▶ [SET OF TASKS]
1. In the piece on local monetization challenges below, how much did it take Citysearch to get right side up?
2. Translate this sentence from the piece on local monetization challenges below into Spanish: "Selling ads to local businesses is extremely difficult."
3. List every challenge that the piece on local monetization challenges below gives as a bulleted heading in answer to "So, what is so hard about local?"

Online local Monetization Challenges and Solutions
Backfence’s recent shutdown has been well covered, however wasn’t much of a surprise. Greg Sterling sums up the business model challenges in local:
The business model (and specifically sales) is the fundamental challenge in local. Judy’s Book shifted its model and InsiderPages sold to IAC partly because of the Herculean effort involved in selling into the small business market. Selling ads to local businesses is extremely difficult. And scaling is difficult because all the momentum and credibility must be recreated in each expansion market, unlike nationally focused sites.
So, what is so hard about local?
- Cost of Sales. Might as well get the obvious one out of the way first. Unless you’re able to get self-serve to work, you’re likely selling over the phone. This puts cost of sales in the $200 to $300+ range per sale. Since you’re starting out and don’t have all of the automated benefits of a telesales force at scale, it will look way higher. It took Citysearch $100M to get right side up.
- Inventory. The contractor doesn’t much care for the user reading reviews of restaurants. The further you segment, the easier ads are to sell (the they convert), but the lower the volume you have to offer. We found it hard to generate meaningful impressions for businesses other than restaurants and hard to clear cost of sales for rational advertising.
- Density. Greg nails it above. Critical mass must be achieved in every metro (or sub-metro) area. Furthermore, success in one city does not translate well to success in another.
- Poor existing monetization options. AdSense and YPN performed the best for us, but that was at low single digit eCPMs. Pay per call provides no where near the monetization opportunities.
- Lookup-biased traffic. This is a problem unique to local reviews sites. If you’re doing good SEO, you’re getting tremendous traffic from users searching for the name of businesses (“Wild Ginger”, “Fleur de Lys”, etc.). These are usually looking for phone numbers or addresses and are often existing customers of businesses. The real value for advertisers is in generic searches (“Seattle Restaurants”), when users haven’t made a decision yet.

▶ [RECORDS]
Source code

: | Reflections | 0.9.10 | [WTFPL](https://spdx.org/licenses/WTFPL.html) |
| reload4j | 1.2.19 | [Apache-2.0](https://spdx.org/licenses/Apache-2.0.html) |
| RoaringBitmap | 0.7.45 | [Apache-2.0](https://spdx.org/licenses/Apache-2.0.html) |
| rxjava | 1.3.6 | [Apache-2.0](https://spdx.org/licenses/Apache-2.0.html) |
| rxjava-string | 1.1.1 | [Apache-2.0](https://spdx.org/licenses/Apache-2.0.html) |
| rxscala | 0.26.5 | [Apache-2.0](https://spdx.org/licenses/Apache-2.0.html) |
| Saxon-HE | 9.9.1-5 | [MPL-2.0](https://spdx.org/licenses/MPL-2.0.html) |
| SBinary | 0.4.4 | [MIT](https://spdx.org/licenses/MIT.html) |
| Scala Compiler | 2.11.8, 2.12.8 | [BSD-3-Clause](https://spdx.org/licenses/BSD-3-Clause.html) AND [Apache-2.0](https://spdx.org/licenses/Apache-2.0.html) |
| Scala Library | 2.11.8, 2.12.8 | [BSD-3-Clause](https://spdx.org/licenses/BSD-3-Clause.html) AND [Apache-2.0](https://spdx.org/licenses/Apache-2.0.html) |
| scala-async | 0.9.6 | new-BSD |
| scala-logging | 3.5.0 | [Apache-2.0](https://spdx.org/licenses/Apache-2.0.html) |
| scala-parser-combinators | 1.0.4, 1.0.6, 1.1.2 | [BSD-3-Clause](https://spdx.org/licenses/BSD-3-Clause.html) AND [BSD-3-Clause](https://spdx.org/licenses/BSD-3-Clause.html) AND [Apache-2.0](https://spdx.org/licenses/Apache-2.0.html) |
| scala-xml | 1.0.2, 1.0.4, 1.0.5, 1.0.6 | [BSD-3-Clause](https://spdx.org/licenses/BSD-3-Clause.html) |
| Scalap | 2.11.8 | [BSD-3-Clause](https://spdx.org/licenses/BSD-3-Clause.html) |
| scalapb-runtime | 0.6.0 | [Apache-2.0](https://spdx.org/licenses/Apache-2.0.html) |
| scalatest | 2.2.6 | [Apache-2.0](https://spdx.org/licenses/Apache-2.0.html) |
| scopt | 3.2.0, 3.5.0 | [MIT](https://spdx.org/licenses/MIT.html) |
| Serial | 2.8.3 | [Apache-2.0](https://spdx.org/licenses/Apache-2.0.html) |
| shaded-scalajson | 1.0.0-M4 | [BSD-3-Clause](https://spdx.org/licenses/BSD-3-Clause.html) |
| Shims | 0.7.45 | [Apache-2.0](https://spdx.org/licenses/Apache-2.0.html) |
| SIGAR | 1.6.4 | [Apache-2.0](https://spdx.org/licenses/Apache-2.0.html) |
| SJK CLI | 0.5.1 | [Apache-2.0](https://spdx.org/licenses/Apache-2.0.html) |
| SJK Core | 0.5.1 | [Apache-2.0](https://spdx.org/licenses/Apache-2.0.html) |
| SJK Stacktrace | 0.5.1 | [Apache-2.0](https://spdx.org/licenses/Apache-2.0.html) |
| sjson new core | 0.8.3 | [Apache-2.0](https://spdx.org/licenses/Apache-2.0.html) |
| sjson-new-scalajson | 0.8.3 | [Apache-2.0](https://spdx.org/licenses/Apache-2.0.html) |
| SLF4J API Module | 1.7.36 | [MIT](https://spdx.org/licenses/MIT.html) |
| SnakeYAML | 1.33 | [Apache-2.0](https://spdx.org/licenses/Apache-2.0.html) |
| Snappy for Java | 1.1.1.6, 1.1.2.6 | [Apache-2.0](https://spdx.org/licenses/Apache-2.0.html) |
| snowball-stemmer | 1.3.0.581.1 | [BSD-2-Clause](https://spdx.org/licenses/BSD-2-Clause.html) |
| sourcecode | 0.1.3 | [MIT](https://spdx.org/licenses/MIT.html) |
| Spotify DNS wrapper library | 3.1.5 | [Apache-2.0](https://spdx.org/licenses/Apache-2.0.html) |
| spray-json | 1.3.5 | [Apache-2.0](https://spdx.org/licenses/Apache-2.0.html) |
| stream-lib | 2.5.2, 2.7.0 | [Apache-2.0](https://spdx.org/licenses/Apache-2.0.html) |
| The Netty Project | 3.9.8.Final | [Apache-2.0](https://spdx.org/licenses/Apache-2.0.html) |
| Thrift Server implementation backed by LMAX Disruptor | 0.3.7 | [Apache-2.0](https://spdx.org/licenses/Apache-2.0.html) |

▶ [RESPONSES BY ITEM NUMBER]
1. $100M

2. Vender anuncios a los negocios locales es extremadamente difícil.

3.
Cost of Sales
Inventory
Density
Poor existing monetization options
Lookup-biased traffic